● **PROVIDED TEXT**:
SPEED - SP Mode -
1 HR -
QUALITY - Excellent -
GENERATION - Original Copy - (Repeat Of The Original Broadcast) -
BROADCAST DATE -
CBC Newsworld - Friday June 7, 2002 -
TAPE NUMBER - ** TAPE # 69 ** -
FROM - Toller Cranston, Toller's Mother, Toller's Brother, Ellen Burka, Brian Orser
Cranston is widely acclaimed as the most influential figure skater of this century, and is also an internationally renowned
painter and illustrator. The biography chronicles a tumultuous life of great highs and terrible lows, revealing a man whose
lavish lifestyle and outrageous behaviour have alienated family and friends. "Over the years, he hurt so many people," says
his mother in a candid interview in which she discusses their estrangement.
The documentary traces Cranston's roots as one of four children growing up in the Ontario town of Swastika. At the tender
age of six, he donned his first pair of skates and, as fate would have it, he found his metier. He was a natural. But from
the beginning, he felt alienated and misunderstood - feelings that would haunt him throughout his life.

Data records

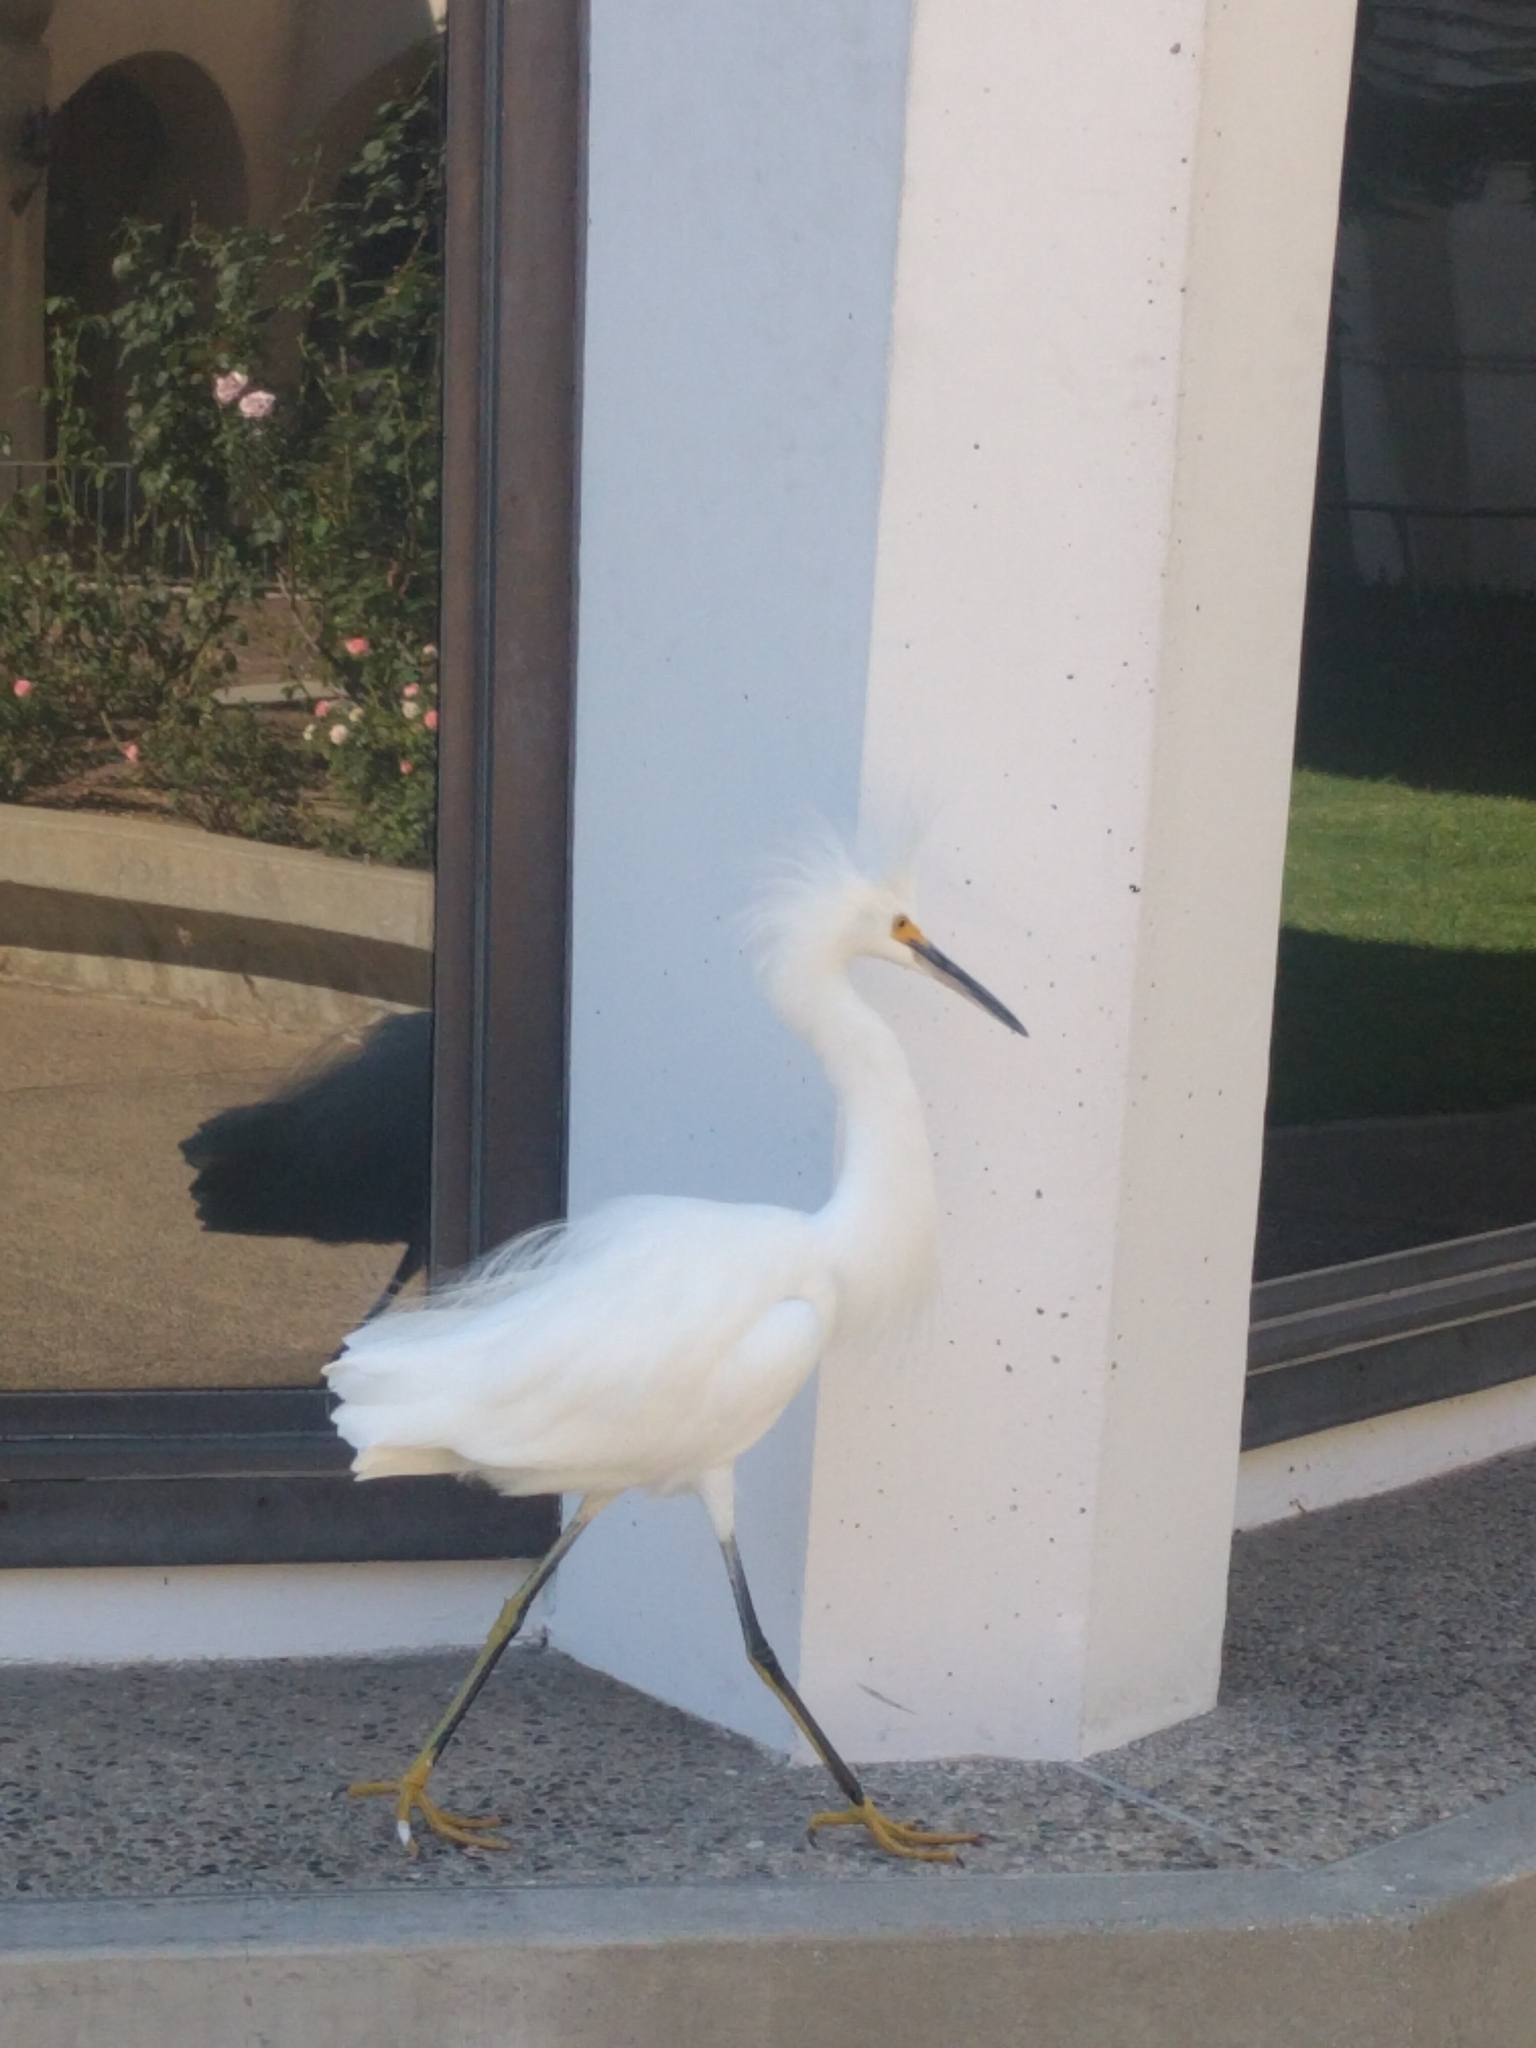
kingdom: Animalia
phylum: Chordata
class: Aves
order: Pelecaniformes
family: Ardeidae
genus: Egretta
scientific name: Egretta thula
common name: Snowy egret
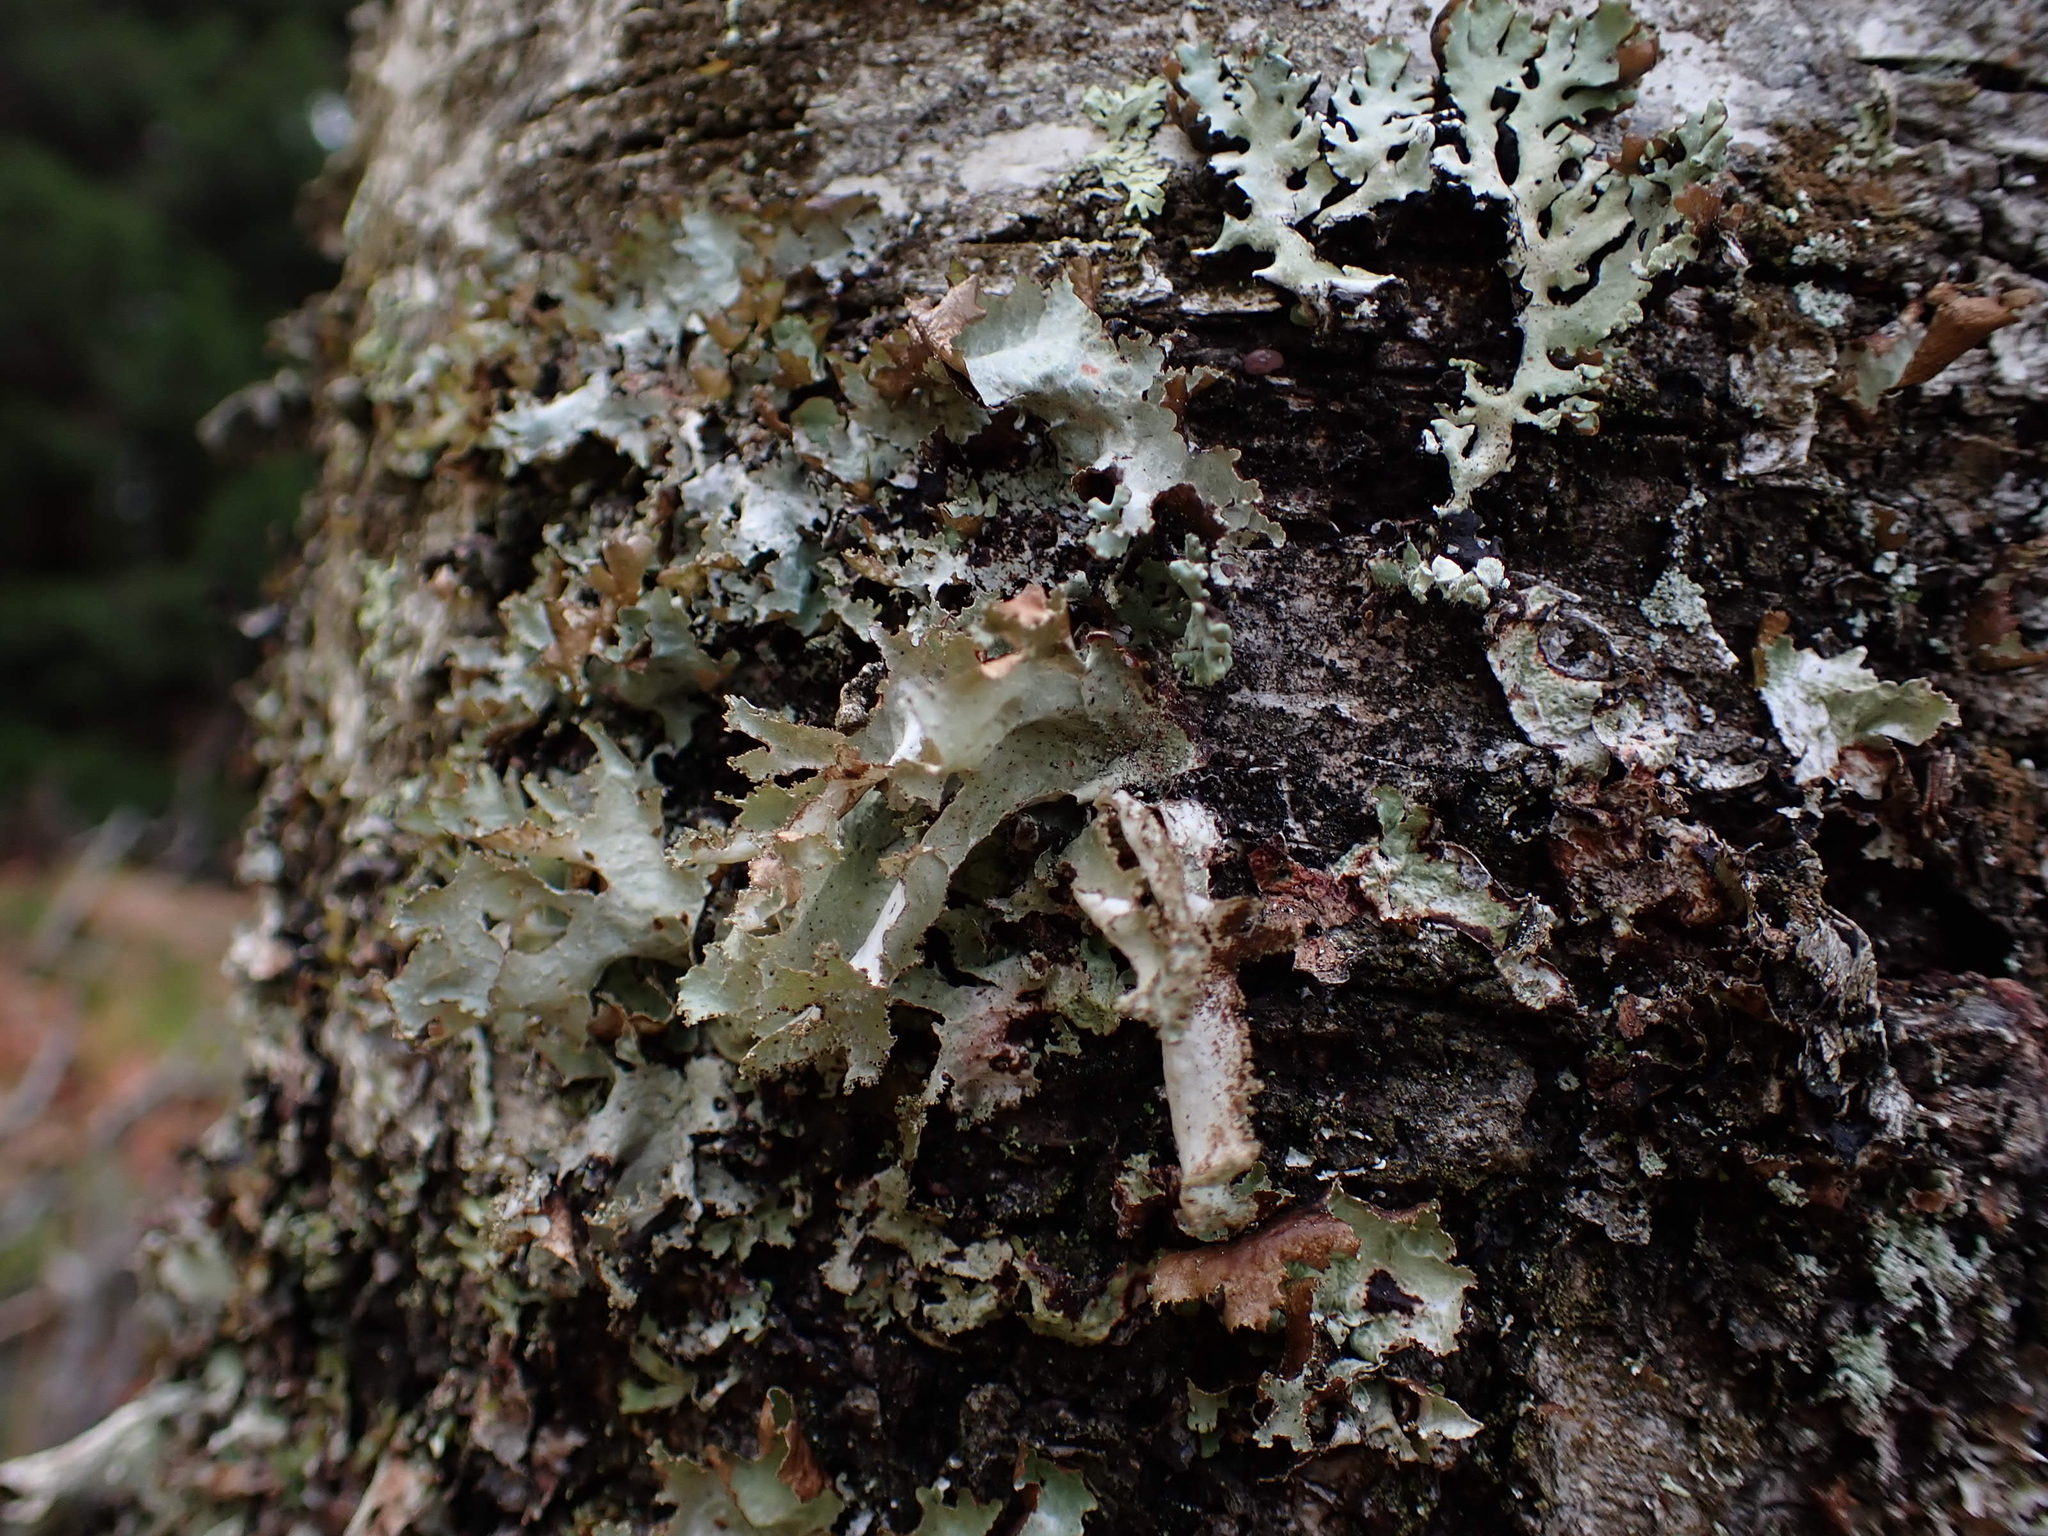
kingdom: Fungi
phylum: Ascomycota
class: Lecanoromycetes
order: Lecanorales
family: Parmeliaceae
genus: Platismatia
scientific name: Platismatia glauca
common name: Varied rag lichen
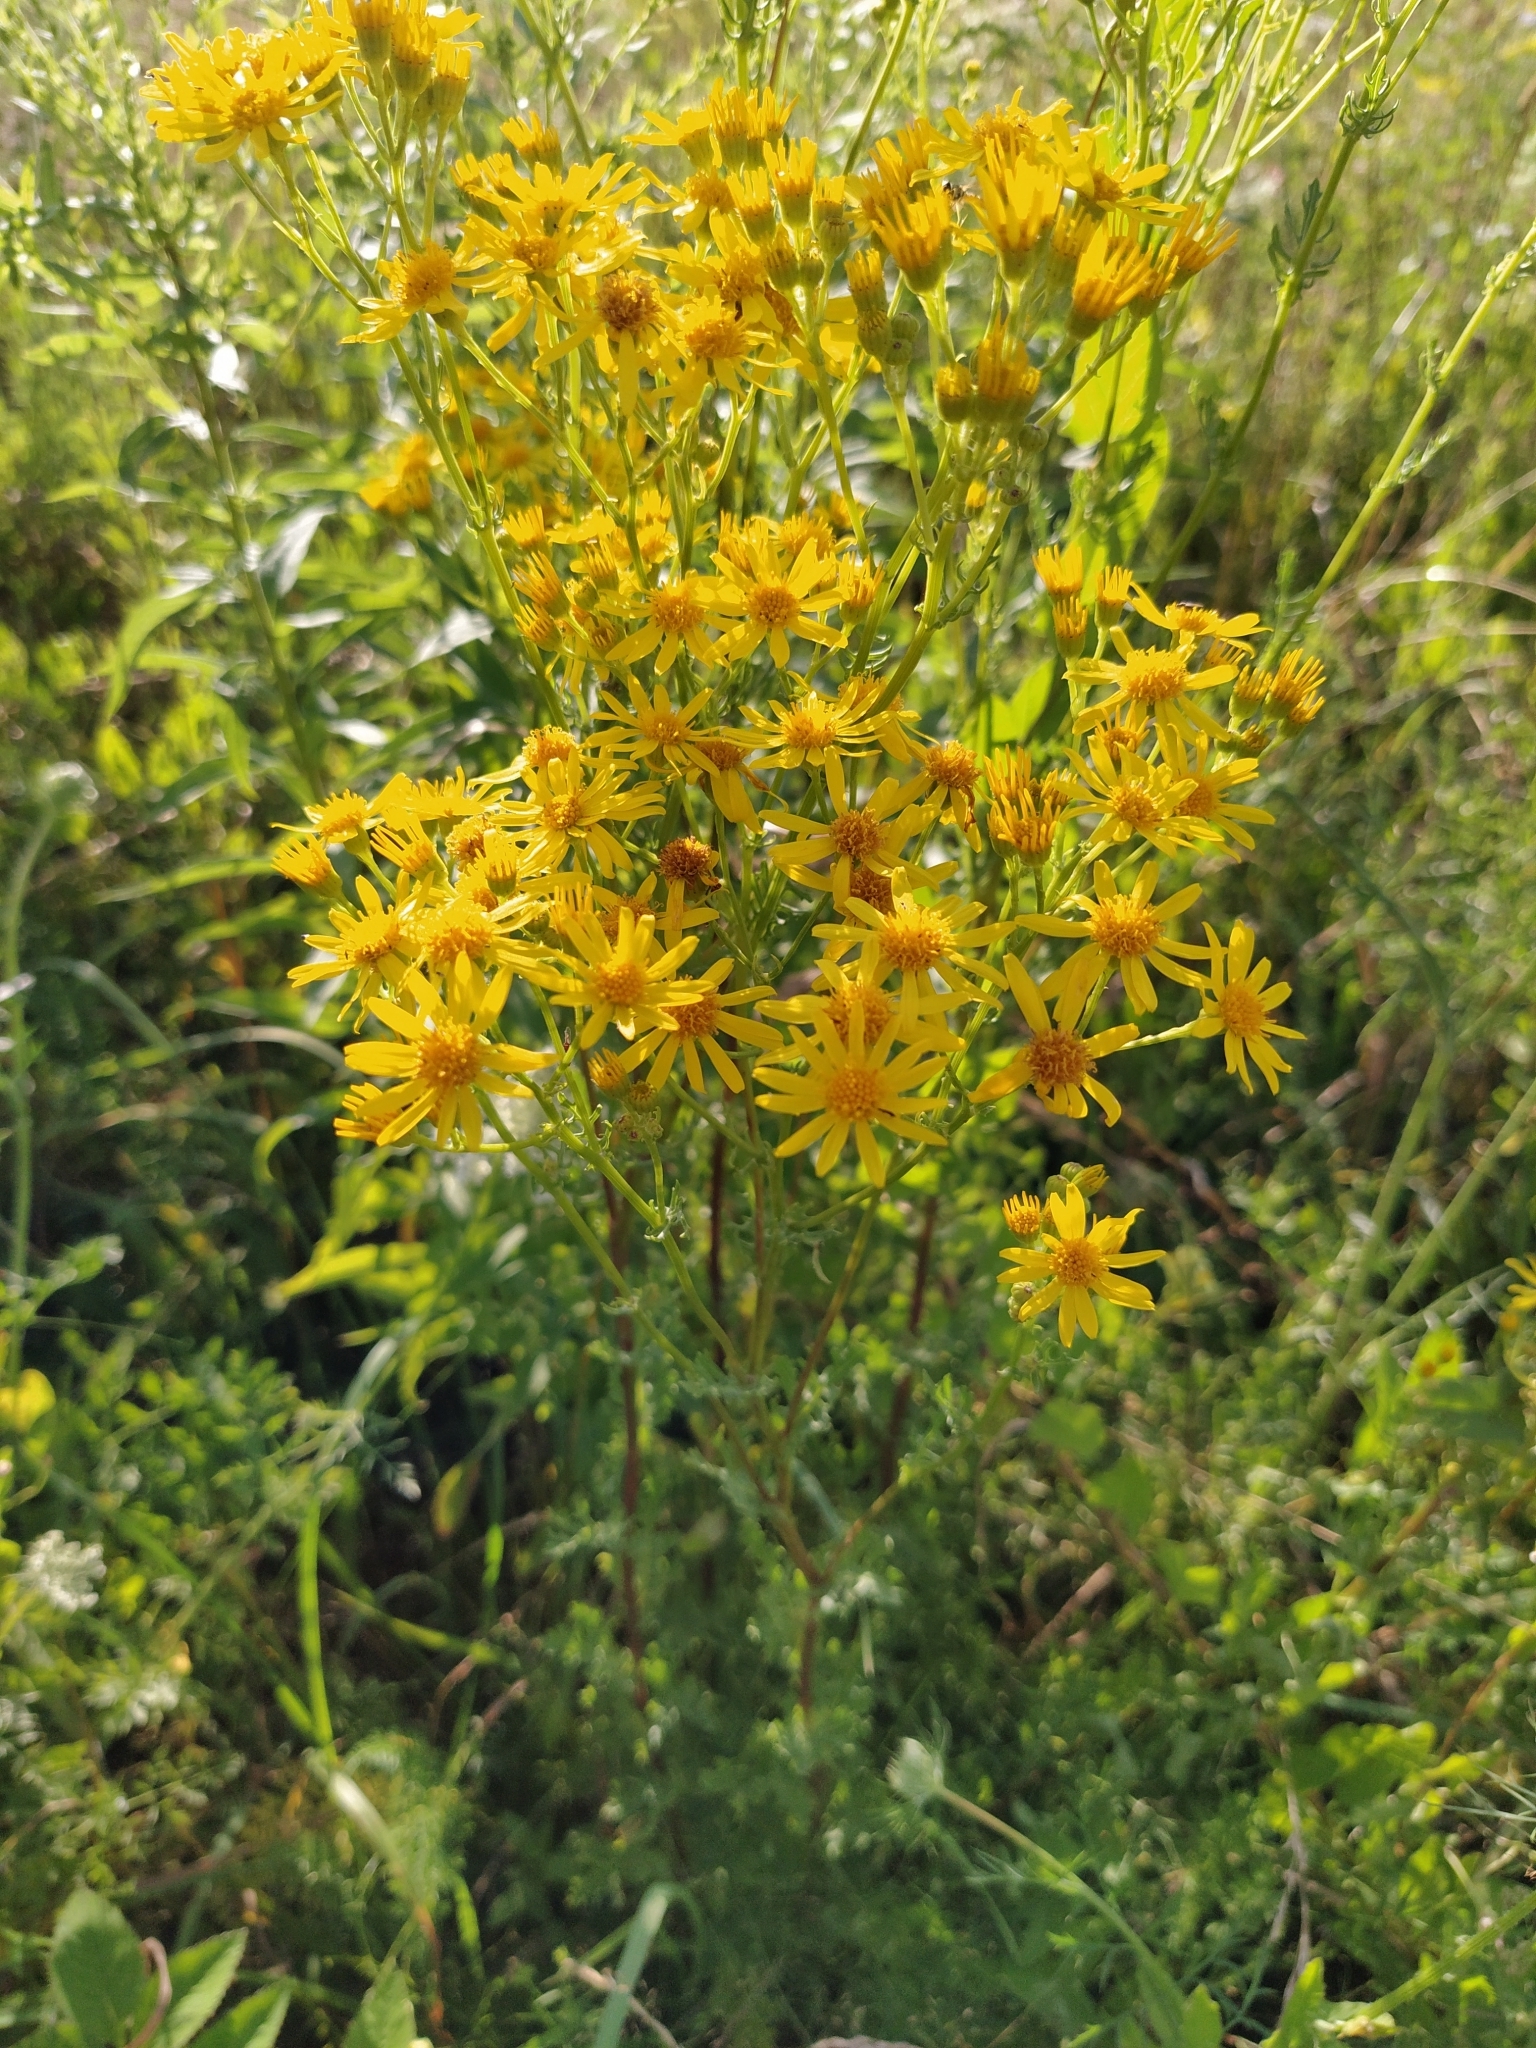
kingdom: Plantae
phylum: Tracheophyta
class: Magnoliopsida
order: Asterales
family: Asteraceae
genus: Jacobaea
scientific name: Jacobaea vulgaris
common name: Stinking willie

● **WORK INSTRUCTIONS**: Please write the next part of the Toller Cranston documentary description, picking up after its last sentence. These records have no connection to the Toller Cranston documentary description.

● **OUTPUT BELOW**:
After he performed poorly at the Canadian Championships, Ellen Burka, then coach of some of Canada's greatest
figure skaters, encouraged him not to give up. This was to be the beginning of an alliance that would change figure skating
forever. Together, they carved a new path for many male skaters. As Brian Orser explains, the next
generation had permission to be more expressive and free in their movement.
Cranston and Burka also discovered a shared passion for painting. For seven years, he lived in her basement, painted
and sold his art. As the biography points out, she was one of several women to take on the role of mother and mentor. But
as Burka confesses, their relationship - like so many in Cranston's life - was tempestuous.
Cranston transformed male figure skating, he never won an international gold medal. After turning professional at age 27,
Cranston would continue in his career for more than 20 years, headlining every major skating show around the world. Today,
home is San Miguel de Allende, high in the mountains of Central Mexico, where he lives, paints and dreams every night that
he is once again on skates.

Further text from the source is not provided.